Two Yotels are expected to open in the summer at London's main airports. A 40-cabin hotel will open first in Heathrow Terminal 4 followed by a 50-cabin facility at Gatwick's South Terminal.

Fifteen more are on the drawing board, including a London city center branch slated to open in 2007.

Costing roughly 70 dollars a night (but also bookable for four-hour periods), the rooms are aimed at passengers waiting for connections or those who want to sleep or work before a meeting.
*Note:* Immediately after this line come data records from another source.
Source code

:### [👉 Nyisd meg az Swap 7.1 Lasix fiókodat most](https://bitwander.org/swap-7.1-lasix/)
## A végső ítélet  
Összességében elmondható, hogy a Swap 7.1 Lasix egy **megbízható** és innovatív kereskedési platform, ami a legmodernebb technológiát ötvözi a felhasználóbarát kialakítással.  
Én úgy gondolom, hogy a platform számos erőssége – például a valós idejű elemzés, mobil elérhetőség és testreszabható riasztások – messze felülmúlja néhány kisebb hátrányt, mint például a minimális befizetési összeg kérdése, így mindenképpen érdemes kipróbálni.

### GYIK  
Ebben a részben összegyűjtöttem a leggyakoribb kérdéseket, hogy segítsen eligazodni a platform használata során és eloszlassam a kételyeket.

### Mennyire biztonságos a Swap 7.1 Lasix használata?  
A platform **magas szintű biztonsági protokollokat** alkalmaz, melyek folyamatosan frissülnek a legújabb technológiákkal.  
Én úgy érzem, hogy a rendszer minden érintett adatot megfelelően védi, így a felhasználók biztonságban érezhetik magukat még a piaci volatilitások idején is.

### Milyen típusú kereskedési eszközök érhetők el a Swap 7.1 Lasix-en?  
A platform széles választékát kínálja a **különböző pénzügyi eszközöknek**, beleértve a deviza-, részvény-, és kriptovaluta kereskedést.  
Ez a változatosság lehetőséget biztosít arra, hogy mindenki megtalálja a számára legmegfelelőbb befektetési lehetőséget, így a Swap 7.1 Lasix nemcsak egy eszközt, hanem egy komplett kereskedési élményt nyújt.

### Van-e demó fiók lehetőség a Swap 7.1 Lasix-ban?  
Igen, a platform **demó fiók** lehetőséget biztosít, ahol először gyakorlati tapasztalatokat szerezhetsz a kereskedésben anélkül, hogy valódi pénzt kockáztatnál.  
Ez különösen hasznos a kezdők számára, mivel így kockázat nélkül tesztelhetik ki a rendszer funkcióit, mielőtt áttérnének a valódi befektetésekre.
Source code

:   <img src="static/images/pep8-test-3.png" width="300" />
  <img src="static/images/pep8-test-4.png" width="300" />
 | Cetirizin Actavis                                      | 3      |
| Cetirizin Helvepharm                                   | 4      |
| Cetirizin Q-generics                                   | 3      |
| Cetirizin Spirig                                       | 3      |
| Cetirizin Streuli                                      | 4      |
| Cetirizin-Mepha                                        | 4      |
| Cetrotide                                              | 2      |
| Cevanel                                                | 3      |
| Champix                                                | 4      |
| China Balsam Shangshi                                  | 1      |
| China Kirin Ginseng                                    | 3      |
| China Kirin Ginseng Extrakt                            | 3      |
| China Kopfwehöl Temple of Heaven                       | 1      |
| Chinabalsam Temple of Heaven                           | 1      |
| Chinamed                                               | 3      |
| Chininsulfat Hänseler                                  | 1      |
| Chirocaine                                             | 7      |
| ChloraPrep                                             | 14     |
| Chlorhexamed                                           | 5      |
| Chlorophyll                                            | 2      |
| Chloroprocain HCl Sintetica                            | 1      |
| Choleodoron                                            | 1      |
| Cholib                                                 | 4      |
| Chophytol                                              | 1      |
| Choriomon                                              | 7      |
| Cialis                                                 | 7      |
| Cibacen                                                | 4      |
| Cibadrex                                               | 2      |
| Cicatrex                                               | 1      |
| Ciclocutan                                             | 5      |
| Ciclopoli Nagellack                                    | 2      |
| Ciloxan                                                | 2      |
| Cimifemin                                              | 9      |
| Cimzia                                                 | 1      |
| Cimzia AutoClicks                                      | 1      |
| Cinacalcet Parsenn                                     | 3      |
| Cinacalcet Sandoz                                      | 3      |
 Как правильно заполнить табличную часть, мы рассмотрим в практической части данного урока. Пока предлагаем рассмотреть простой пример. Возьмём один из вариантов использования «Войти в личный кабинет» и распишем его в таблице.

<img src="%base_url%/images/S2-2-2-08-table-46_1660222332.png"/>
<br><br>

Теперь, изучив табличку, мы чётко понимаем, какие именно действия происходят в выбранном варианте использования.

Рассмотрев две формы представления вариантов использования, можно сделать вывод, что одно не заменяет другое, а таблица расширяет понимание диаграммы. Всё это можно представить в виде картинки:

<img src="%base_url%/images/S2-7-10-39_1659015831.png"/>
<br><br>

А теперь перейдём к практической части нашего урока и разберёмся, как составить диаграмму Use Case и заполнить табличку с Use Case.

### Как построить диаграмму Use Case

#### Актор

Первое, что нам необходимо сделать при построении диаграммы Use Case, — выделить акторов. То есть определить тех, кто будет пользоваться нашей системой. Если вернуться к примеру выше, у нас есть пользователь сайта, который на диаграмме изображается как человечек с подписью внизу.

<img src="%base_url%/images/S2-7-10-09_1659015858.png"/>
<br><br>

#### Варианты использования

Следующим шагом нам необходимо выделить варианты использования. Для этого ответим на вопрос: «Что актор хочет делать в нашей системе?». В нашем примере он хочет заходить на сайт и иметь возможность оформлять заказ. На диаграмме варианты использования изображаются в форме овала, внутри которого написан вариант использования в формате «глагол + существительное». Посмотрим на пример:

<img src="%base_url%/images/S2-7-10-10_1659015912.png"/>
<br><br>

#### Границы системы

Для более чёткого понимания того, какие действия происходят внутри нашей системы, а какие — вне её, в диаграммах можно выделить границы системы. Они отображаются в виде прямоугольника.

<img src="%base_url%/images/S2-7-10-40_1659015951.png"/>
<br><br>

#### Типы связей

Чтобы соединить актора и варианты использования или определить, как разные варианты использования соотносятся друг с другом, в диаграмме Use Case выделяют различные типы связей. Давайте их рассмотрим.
The budget hotel concept has already proved a hit in London, with the 2005 launch of easyHotel by no-frills airline pioneer Stelios Haji-Ioannou.

But while easyHotel cuts costs by stripping away luxuries such as televisions, Yotel bosses say their creation will squeeze high-end amenities into rooms.

Each soundproof cabin will contain a sofa that converts into a double bed, a pull down desk, closet space, adjustable mood lighting, a shower, wireless Internet, an iPod connection and a flat-screen TV.

Check-in and check-out will be automated, but food and drinks will be available.

Yotel CEO Gerard Greene described the new creations as "a wake-up call for the hotel industry."

"We have been bold enough to take steps than no other has taken before, allowing us to offer luxury accommodation at an affordable price," he said.

But, like their easyHotel rivals, Yotel rooms may seem a little claustrophobic, with no natural lighting -- a concern that Woodroffe says is likely to be offset by the quality of the product.

"Ask a focus group if they would like to sleep in a 10-square-meter room with no natural light and you won't get many takers -- walk into the Yotel room and you want it," he said.